Posted Feb 6, 2018 by Martin Armstrong
The Nikkei closes 4.75% lower, the Hang Seng is down 5.1%, ASX and Shanghai both around 3.3% and the VIX trading with a 50 handle! Anyone short vol. (and the rumour is there are a few) will be panic buying and chasing the market. Gold at best only added $10 from yesterdays close but we are starting to see a move into the USD. Government bonds did see better demand than we saw in yesterdays trading, but that said, US 10’s still only rallied (price – yield down) having seen the panic selling in equities. Difficult to single out a specific sector as all were under pressure but healthcare, financials and technology appeared to see most interest. When we see the DXY rally start to build momentum, beware heavy USD indebted sovereign’s and key exporters. Lets see what happens in US trading for an Asian opening call and direction.
European core followed Asia with key indices (DAX, CAC, FTSE etc.) all down around 2.5% on the day. The dramatic move late in US trading really has shaken a lot of people especially when they can’t relate the move to one key reason! The market does not like volatility, even though brokers love it, but especially after seeing a run of record high after record high! The capital flow is becoming more obvious that the USD is the place to be. In late European trading/early US – We are seeing a healthy bounce but is coming too late for Europe. Most European closed around 2.25% lower on the day but we have to wait until Wednesday to see the next instalment. Not a great day to release lower than expected earnings but that is what we had today for BNP Paribas. The stock fell 3.5%; but look on the bright side – at least they were not wound-up in the VIX derivative (XIV)!

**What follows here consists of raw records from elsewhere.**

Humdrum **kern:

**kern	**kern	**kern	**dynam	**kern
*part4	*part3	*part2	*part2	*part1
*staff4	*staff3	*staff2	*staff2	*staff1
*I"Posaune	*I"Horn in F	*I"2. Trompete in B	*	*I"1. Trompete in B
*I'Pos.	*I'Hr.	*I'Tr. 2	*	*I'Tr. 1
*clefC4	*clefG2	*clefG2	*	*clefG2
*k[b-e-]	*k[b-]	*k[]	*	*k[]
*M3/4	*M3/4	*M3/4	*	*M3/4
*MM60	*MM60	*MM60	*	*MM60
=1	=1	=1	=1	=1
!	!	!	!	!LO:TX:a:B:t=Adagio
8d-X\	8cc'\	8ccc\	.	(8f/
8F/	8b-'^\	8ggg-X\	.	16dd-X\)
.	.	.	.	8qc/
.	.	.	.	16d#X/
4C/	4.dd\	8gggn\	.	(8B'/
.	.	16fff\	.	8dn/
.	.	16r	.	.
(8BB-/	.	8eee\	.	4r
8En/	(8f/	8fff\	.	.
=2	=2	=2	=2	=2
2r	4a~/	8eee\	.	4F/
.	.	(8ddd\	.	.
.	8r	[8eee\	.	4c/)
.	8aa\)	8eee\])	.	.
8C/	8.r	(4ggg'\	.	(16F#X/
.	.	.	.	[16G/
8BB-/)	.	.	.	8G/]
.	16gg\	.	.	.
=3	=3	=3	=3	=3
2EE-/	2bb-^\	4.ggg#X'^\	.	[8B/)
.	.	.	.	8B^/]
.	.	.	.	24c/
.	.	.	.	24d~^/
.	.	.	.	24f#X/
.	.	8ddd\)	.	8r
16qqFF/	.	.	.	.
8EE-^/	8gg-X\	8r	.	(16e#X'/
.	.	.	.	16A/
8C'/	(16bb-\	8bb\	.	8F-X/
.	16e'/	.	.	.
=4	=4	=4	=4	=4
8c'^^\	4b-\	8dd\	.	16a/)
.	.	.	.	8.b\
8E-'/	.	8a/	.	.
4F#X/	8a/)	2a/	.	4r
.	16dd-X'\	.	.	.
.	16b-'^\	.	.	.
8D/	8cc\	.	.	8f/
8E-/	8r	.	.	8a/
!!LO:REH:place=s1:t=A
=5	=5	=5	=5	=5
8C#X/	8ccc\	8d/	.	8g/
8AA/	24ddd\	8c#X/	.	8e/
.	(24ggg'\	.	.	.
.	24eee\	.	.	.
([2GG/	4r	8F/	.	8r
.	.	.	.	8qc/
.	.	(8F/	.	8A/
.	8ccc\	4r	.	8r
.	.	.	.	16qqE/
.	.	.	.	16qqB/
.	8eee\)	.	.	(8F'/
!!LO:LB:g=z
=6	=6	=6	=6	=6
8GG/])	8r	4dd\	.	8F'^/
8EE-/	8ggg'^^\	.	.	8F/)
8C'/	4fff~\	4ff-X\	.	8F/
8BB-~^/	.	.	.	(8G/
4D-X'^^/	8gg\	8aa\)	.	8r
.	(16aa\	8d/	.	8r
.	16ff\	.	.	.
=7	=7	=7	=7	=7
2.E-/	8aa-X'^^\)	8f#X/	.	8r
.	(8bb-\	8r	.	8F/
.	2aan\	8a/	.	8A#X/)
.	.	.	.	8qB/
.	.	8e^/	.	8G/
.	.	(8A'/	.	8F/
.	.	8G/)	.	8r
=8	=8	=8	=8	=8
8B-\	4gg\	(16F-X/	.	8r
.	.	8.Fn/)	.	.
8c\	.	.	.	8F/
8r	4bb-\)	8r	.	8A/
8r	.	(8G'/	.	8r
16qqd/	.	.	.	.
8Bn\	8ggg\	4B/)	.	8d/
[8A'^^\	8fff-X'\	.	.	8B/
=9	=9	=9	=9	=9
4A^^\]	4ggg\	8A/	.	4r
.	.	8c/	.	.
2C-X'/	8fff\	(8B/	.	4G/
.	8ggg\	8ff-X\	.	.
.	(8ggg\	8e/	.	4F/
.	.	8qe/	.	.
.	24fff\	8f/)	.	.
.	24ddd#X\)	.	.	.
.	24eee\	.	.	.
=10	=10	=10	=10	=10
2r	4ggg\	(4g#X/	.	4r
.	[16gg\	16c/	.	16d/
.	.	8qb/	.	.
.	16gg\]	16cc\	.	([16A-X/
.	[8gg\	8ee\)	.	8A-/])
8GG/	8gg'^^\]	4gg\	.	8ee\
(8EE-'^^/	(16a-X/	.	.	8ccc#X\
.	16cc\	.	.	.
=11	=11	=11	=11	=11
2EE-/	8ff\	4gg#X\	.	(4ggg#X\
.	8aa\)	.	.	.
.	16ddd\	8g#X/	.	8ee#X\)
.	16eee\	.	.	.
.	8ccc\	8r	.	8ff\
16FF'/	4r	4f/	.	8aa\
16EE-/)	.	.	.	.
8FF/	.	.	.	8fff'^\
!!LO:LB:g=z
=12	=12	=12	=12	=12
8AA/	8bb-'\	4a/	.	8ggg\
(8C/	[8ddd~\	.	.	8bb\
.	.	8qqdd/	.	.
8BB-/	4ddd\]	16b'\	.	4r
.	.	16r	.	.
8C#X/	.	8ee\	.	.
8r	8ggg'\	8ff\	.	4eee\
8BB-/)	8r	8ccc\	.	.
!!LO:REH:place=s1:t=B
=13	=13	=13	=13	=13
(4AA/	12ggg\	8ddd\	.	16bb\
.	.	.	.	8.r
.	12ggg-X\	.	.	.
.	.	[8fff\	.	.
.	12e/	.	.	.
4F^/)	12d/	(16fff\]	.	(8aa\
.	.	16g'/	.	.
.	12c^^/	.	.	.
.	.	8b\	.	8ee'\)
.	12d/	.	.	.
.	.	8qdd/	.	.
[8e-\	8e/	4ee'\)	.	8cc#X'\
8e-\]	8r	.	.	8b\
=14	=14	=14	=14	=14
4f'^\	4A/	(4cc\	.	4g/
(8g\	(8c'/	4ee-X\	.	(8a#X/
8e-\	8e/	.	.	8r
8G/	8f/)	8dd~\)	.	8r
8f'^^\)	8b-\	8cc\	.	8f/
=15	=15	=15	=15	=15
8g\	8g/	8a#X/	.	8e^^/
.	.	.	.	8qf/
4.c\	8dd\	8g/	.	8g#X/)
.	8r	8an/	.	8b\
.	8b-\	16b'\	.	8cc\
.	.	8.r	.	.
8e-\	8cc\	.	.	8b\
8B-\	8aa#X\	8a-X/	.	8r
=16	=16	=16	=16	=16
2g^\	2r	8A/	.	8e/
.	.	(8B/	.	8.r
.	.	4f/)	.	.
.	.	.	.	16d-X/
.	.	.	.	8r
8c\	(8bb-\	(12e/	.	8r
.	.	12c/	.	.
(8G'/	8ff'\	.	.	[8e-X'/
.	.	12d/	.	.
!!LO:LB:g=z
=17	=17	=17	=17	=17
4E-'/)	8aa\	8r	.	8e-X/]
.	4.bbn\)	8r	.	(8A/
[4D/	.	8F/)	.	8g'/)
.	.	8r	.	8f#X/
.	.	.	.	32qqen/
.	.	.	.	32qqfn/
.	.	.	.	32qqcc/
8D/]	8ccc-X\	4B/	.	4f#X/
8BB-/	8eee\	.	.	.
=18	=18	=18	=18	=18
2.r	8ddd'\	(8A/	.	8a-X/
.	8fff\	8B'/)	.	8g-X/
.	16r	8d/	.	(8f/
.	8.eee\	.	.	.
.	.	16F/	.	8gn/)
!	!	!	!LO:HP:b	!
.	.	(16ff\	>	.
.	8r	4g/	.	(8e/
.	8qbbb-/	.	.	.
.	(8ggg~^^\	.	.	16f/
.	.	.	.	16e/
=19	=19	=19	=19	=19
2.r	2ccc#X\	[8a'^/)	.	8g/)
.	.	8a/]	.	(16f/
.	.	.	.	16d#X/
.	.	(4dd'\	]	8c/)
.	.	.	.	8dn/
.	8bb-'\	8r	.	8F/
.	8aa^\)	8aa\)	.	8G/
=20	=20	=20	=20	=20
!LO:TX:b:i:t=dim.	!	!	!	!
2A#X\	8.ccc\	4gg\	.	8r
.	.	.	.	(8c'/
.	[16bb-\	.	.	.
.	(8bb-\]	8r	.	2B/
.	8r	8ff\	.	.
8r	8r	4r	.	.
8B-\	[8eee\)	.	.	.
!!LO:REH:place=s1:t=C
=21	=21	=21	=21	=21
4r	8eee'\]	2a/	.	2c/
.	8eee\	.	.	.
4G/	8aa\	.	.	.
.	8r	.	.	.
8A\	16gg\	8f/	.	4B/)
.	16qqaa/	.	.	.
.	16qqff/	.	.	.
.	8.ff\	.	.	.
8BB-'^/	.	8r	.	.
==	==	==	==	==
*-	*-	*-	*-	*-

An 800 point range in cash and another 1k+ in DOW futures but because the market closes higher people feel relaxed! The VIX was hot gossip across all regions given it traded from single digits to 50+ over the past few trading days. Volume are thin so we are seeing values sketchy, but looks people are frozen like rabbits in headlights. We are still in for a volatile week with plenty yet to play for. The BOE, additional treasury supply, gold and oil selling-off and still with many companies yet to release results there is no time to relax anytime soon. The shape of the treasury curve, their spread to European government paper and currency markets have been relatively mute whilst equity markets commanded centre stage, but these will soon make their way to the front. Maybe these could be about to take headlines now that we see a 2.5% bounce for core US indices.
Japan 0.075%, US 2’s closed 2.10% (+5bp), 10’s 2.79% (+5bp), 30’s 3.06% (+4bp), Bunds 0.70% (-3bp), France 0.95% (-4bp), Italy 1.98% (-3bp), Greece 3.69% (u/c), Turkey 11.57% (+14bp), Portugal 2.03% (+1bp), Spain 1.41% (-4bp) and Gilts 1.52% (-4bp). Note again the mismatch in closing hours for a true reflection on the spreads.